Tensorflow 2 Glove could not broadcast input array Can't prepare the embedding matrix but not +1


I get a ValueError: could not broadcast input array from shape (50) into shape (100) preparing embedding matrix I have loaded glove and made the word to vec Found 400000 word vectors.

I did look at a bunch of similar questions but they all seem to deal with forgetting to add the +1 in the max number words, I think I have that covered but still have the issue. Any help deeply appreciated.

num_words = min(MAX_NUM_WORDS, len(word2idx_inputs) + 1)

I also tried

num_words = min(MAX_NUM_WORDS, len(word2idx_inputs)) + 1

Using pre-trained word embeddings in a keras model?

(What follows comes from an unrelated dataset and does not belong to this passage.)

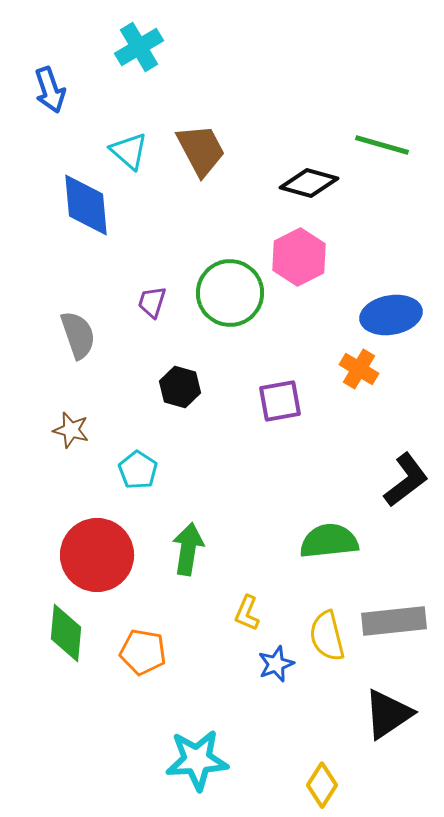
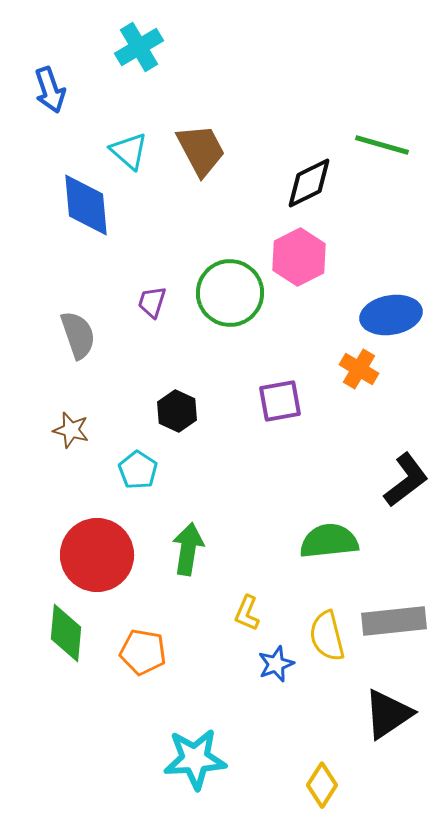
black diamond: rotated 42 degrees counterclockwise
black hexagon: moved 3 px left, 24 px down; rotated 9 degrees clockwise
cyan star: moved 2 px left, 1 px up
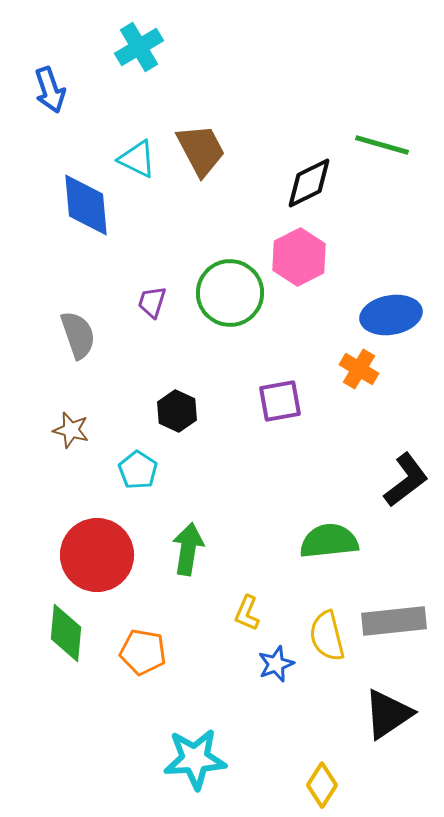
cyan triangle: moved 8 px right, 8 px down; rotated 15 degrees counterclockwise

I also tried this one as well

Keras word embeddings Glove: can't prepare the embedding matrix

but also was the +1 issue

FYI: Extreme newbie at this 1st time doing Seq to seq to due to the translating Tagalog into English

The Error that is received


Filling pre-trained embeddings...

---------------------------------------------------------------------------
ValueError                                Traceback (most recent call last)
<ipython-input-16-acf0d8a4c4ca> in <module>
     8     if embedding_vector is not None:
     9       # words not found in embedding index will be all zeros.
---> 10       embedding_matrix[i] = embedding_vector
    11 
    12 # create embedding layer

ValueError: could not broadcast input array from shape (50) into shape (100)

Code


# prepare embedding matrix
print('Filling pre-trained embeddings...')
num_words = min(MAX_NUM_WORDS, len(word2idx_inputs) + 1)
embedding_matrix = np.zeros((num_words, EMBEDDING_DIM))
for word, i in word2idx_inputs.items():
 if i < MAX_NUM_WORDS:
   embedding_vector = word2vec.get(word)
   if embedding_vector is not None:
     # words not found in embedding index will be all zeros.
     embedding_matrix[i] = embedding_vector

# create embedding layer
embedding_layer = Embedding(
 num_words,
 EMBEDDING_DIM,
 weights=[embedding_matrix],
 input_length=max_len_input,
 # trainable=True
)

# create targets, since we cannot use sparse
# categorical cross entropy when we have sequences
decoder_targets_one_hot = np.zeros(
 (
   len(input_texts),
   max_len_target,
   num_words_output
 ),
 dtype='float32'
)

# assign the values
for i, d in enumerate(decoder_targets):
 for t, word in enumerate(d):
   if word != 0:
     decoder_targets_one_hot[i, t, word] = 1



Solution

  • check the EMBEDDING_DIM value ,probably pre-trained data have less limit, as error shows shape(50) into shape(100). So set EMBEDDING_DIM =50.